Mediterranea a été tourné à Rosarno, en Calabre, lieu des premières émeutes d’immigrés en 2010. Jonas Carpignano décrit sa rencontre avec Koudous Seihon qui joue “presque son propre rôle”, celui d’Ayiva, le personnage principal.
“C’était l’anniversaire des émeutes et je voulais faire mon casting dans la rue. Il y avait une grand marche organisée pour soutenir les immigrés et il est apparu avec un mégaphone. Il était charismatique, commandait la marche, parlait cinq langues différentes et sortait du lot. Son énergie était captivante. Cette force lui a servi à l’écran.”
Mediterranea s’attarde sur l’accueil réservé à ces réfugiés par la communauté locale. Une hostilité dont a été témoin Carpignano. “C’est une violence qui est déclenchée par la peur et l’incompréhension. ‘Vous êtes dans mon pays et vous me piquez le peu de ressources que j’ai’. Une réaction qui résulte aussi du changement massif qui a eu lieu dans ces petites villes.”

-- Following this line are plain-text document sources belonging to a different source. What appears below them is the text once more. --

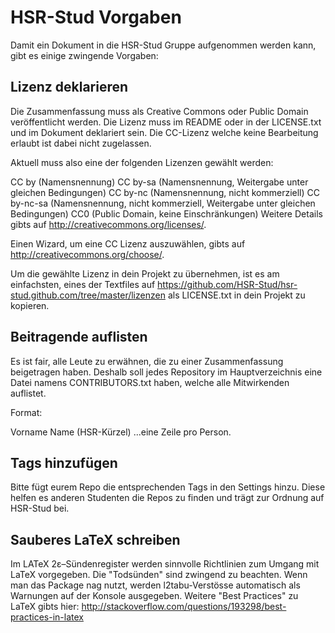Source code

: # HSR-Stud Vorgaben #
Damit ein Dokument in die HSR-Stud Gruppe aufgenommen werden kann, gibt es einige zwingende Vorgaben:

## Lizenz deklarieren ##
Die Zusammenfassung muss als Creative Commons oder Public Domain veröffentlicht werden. Die Lizenz muss im README oder in der LICENSE.txt und im Dokument deklariert sein. Die CC-Lizenz welche keine Bearbeitung erlaubt ist dabei nicht zugelassen.

Aktuell muss also eine der folgenden Lizenzen gewählt werden:

CC by (Namensnennung)
CC by-sa (Namensnennung, Weitergabe unter gleichen Bedingungen)
CC by-nc (Namensnennung, nicht kommerziell)
CC by-nc-sa (Namensnennung, nicht kommerziell, Weitergabe unter gleichen Bedingungen)
CC0 (Public Domain, keine Einschränkungen)
Weitere Details gibts auf http://creativecommons.org/licenses/.

Einen Wizard, um eine CC Lizenz auszuwählen, gibts auf http://creativecommons.org/choose/.

Um die gewählte Lizenz in dein Projekt zu übernehmen, ist es am einfachsten, eines der Textfiles auf https://github.com/HSR-Stud/hsr-stud.github.com/tree/master/lizenzen als LICENSE.txt in dein Projekt zu kopieren.

## Beitragende auflisten ##
Es ist fair, alle Leute zu erwähnen, die zu einer Zusammenfassung beigetragen haben. Deshalb soll jedes Repository im Hauptverzeichnis eine Datei namens CONTRIBUTORS.txt haben, welche alle Mitwirkenden auflistet.

Format:

Vorname Name (HSR-Kürzel)
...eine Zeile pro Person.

## Tags hinzufügen ##
Bitte fügt eurem Repo die entsprechenden Tags in den Settings hinzu. Diese helfen es anderen Studenten die Repos zu finden und trägt zur Ordnung auf HSR-Stud bei.

## Sauberes LaTeX schreiben ##
Im LATeX 2ε–Sündenregister werden sinnvolle Richtlinien zum Umgang mit LaTeX vorgegeben. Die "Todsünden" sind zwingend zu beachten.
Wenn man das Package nag nutzt, werden l2tabu-Verstösse automatisch als Warnungen auf der Konsole ausgegeben.
Weitere "Best Practices" zu LaTeX gibts hier: http://stackoverflow.com/questions/193298/best-practices-in-latex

“C’est un phénomène encore jeune”, poursuit le jeune cinéaste italo-américain. “Sur le plan de la perception, il y a des choses qui changent. Dans le film, il y a une scène où des gamins attaquent les migrants. Ce sont les mêmes individus qui m’ont agressés moi et Koudous il y a quelques années. Sauf qu’à force de connaître Koudous, de fréquenter les mêmes cafés, ils ont fini par le considérer comme un être humain et une personnes. Ils sont même devenus amis.”